This project was created in fulfilment of the Masters in AI study unit 'ICS5110 - Applied Machine Learning'. It explores the application of machine learning algorithms to predict the population of Maltese regions based on demographic factors. A full report about the project can be found in ICS5110-Report.pdf
ICS5110-Applied-ML
├── NSO_Population_Sex_dataset
│ ├── NSO_DF_TOT_POP_BY_REG_DIST_LOC_1.5.csv
│ ├── NSO_POPULATION_DATA_CLEANED.csv
│ └── NSO_POPULATION_DATA_PREFEATURE.csv
├── DecisionTreeRegressor.py
├── LinearRegression.py
├── RandomForestRegressor.py
├── Utils.py
├── app.py
├── index.html
├── main.ipynb
└── requirements.txt
└── README-gradio.md
- NSO_Population_Sex_dataset: Contains the original dataset from the National Statistics Office (NSO) containing demographic data based on gender and LAUs. Two cleaned versions of the dataset are also available, used by the machine learning algorithms and the Gradio web app.

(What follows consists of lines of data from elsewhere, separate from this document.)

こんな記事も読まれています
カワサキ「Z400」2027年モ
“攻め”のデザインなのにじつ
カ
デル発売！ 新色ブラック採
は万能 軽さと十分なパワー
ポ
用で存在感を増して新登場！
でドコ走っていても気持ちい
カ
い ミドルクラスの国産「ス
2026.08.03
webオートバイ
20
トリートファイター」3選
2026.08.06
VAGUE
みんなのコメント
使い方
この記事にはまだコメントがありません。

- DecisionTreeRegressor.py: Custom Decision Tree implementation.
- LineaRegression.py: Custom Linear Regression implementation.
- RandomForestRegressor.py: Custom Random Forest implementation.
- Utils.py: Utility functions used in main.ipynb, particularly the RMSE metric.
- app.py: Gradio web app implementation.
- index.html: Contains the iframe embedding the Gradio web app running on HuggingFace onto GitHub Pages.
- main.ipynb: Runs the models implemented, divided into data preprocessing, model training, and model evaluation.
- README-gradio.md:
README.md
file required by HuggingFace containing information about the implementation, including name, SDK version, files to run etc. For running on HuggingFace, change the name of this file toREADME.md
- requirements.txt: Lists the Python libraries that are required to run the Gradio web app. The libraries include
gradio
,pandas
,numpy
, andsklearn
.
- Data Preprocessing: The original dataset from Malta's National Statistics Office (NSO) is cleaned and preprocessed to prepare it for machine learning algorithms.
- Machine Learning Algorithms: Three machine learning algorithms are implemented: decision tree regression, random forest regression, and linear regression.
- Model Evaluation: The performance of each algorithm is evaluated using various metrics.
- Web Application: A user-friendly implementation of the model evaluation is created through Gradio and hosted through HuggingFace.
A Gradio web app was created to provide a user-friendly interface for predicting population based on selected demographic factors.
Report: Can be found above as ICS5110-Report.pdf HuggingFace: huggingface.co/spaces/ICS5110/Gradio-Web-Tool GitHub: nathanportelli.github.io/ICS5110-Applied-ML
Install the required libraries using pip:
pip install -r requirements.txt
Run:
python app.py
Open the web app in your browser through to the URL displayed in the IDE terminal.